## Selected passage
= = = = = = =

InDrop is based on the same principle of capturing single cells in droplets containing barcodes and UMIs, but there are some differences. Individual cells are encapsulated with hydrogel (polyacrylamide) microspheres containing barcoded primers in a solution containing lysis buffer and reverse transcription mix. Barcoded primers are released via UV exposure and captured poly(A) RNA is transcribed to cDNA before drop breakage. In contrast to Drop-Seq where amplification takes place by PCR of cDNA, inDrop cDNA is linearly amplified via T7 in vitro transcription. Next, the in vitro amplified and barcoded RNA becomes fragmented and sequencing adapters are ligated before another round of reverse transcription. Resulting cDNA fragments are amplified, sequenced and analyzed (145).

= = = = = = =

## Data entries
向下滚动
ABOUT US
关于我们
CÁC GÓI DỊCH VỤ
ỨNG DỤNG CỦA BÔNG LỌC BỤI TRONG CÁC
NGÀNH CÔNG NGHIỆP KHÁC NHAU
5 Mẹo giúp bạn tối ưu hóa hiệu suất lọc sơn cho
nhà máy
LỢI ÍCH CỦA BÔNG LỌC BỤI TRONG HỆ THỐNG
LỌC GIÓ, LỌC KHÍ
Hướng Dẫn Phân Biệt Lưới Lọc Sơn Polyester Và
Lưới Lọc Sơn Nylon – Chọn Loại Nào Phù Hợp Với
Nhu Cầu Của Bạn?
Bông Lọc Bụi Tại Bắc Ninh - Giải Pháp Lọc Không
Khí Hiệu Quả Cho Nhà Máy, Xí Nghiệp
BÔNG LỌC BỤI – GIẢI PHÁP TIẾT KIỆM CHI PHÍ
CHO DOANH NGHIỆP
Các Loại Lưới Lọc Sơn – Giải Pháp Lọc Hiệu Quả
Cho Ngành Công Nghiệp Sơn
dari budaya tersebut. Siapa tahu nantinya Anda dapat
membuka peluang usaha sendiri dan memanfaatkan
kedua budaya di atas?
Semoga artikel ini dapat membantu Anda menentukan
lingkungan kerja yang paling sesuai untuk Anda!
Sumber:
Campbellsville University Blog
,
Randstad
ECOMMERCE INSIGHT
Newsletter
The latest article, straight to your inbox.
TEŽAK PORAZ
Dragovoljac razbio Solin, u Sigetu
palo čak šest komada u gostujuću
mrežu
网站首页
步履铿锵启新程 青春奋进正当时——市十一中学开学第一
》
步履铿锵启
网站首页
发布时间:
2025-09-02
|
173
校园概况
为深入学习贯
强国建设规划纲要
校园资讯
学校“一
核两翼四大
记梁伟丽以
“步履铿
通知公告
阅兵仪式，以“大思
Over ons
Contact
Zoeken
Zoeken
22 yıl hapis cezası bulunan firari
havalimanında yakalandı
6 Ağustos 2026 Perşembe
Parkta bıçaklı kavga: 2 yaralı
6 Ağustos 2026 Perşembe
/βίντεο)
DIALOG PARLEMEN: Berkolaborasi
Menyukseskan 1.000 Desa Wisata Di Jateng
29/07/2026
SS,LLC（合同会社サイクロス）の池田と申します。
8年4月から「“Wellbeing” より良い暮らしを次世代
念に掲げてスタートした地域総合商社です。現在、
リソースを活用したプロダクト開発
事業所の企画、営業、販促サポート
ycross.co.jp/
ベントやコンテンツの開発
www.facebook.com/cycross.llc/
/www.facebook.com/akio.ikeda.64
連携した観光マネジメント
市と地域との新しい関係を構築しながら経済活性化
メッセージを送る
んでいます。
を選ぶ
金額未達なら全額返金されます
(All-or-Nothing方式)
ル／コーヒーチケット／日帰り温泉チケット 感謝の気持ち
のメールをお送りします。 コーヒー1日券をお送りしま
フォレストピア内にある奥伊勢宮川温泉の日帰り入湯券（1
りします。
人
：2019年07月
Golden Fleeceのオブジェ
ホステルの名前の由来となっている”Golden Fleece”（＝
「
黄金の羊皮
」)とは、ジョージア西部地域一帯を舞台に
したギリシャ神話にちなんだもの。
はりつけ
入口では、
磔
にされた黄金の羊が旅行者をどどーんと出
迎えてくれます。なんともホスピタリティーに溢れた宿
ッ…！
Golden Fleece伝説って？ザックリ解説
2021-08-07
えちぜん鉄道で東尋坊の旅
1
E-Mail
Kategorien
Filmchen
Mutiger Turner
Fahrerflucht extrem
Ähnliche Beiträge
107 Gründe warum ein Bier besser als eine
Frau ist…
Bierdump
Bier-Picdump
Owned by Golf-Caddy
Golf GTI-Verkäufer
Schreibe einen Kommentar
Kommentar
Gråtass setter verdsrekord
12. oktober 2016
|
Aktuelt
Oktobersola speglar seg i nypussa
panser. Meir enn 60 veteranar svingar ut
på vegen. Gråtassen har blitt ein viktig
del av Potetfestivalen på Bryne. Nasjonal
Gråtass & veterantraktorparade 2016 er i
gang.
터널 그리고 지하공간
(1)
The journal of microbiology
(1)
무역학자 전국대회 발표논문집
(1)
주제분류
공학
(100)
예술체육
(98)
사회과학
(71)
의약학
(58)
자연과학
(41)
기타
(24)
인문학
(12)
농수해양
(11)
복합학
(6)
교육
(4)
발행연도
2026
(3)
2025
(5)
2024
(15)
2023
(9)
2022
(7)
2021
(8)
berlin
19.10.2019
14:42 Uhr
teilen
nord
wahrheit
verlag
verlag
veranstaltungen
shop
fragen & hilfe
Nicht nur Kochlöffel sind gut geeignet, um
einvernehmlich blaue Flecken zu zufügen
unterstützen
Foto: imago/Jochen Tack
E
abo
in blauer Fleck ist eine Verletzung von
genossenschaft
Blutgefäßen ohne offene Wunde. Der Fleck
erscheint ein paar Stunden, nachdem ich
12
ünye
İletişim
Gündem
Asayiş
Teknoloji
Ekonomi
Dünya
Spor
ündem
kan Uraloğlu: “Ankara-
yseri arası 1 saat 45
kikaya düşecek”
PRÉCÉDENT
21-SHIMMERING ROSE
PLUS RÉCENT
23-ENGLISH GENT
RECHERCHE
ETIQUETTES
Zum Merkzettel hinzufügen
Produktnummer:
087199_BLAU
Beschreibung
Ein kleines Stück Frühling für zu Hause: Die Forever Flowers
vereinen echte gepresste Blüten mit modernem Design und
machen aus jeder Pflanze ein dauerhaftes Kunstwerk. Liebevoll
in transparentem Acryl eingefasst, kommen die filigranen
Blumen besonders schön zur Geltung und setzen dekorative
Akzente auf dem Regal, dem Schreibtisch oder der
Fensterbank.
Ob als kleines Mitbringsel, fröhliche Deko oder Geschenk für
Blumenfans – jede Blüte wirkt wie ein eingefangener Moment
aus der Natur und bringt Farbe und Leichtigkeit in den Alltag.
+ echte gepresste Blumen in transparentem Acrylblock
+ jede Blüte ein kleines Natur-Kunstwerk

= = = = = = =

## Task requirements
1. For the inDrop passage, say whether each statement agrees with it, answering yes or no and quoting the deciding words: (a) In inDrop, barcoded primers are released by UV exposure. (b) inDrop amplifies cDNA by PCR, as Drop-Seq does. (c) Sequencing adapters are ligated after the amplified RNA is fragmented.
2. Please write the next part of the inDrop passage, picking up after its final sentence.
The lines have no part in this.

## Results of the tasks
1.
(a) Yes: "Barcoded primers are released via UV exposure"
(b) No: "In contrast to Drop-Seq where amplification takes place by PCR of cDNA, inDrop cDNA is linearly amplified via T7 in vitro transcription"
(c) Yes: "the in vitro amplified and barcoded RNA becomes fragmented and sequencing adapters are ligated"

2.
It is worth mentioning that commercial platforms for droplet-based scRNAseq are also available following the same principles. The Nadia instrument (Dolomite Bio) is an automated microfluidic encapsulation device that streamlines Drop-Seq into a user-friendly interface and the possibility of running multiple samples at the same time. ddSEQ™ Single-Cell Isolator (Bio-Rad) is another Drop-Seq-based device that uses polystyrene beads. Finally, the Chromium Single Cell Gene Expression Solution (10X Genomics) also multiplexes up to 8 samples per run and uses hydrogel beads in a microfluidic architecture (using the Chromium Controller, 10X Genomics) more similar to inDrop but with a TSO molecular approach (165). The advantage is that company-based devices provide fully automatic instruments for capturing and molecularly barcoding cells. However, the easier handling comes along with loss of control during the emulsion formation and an increase in costs per cell (Table 3).

Microfluidic-based approaches have two key advantages for the study of tumors and TME. First, they offer abroad range of cell sizes that can be captured which it is ideal for a complex tissue, where it is expected to contain small cell types such as lymphocytes and bigger cells such as macrophages or epithelial cancer cells. The second advantage is their capacity of capturing many cells in a single run and in short time. Thus, these technologies are extremely useful to generate an overall picture of cell types present in a tumor.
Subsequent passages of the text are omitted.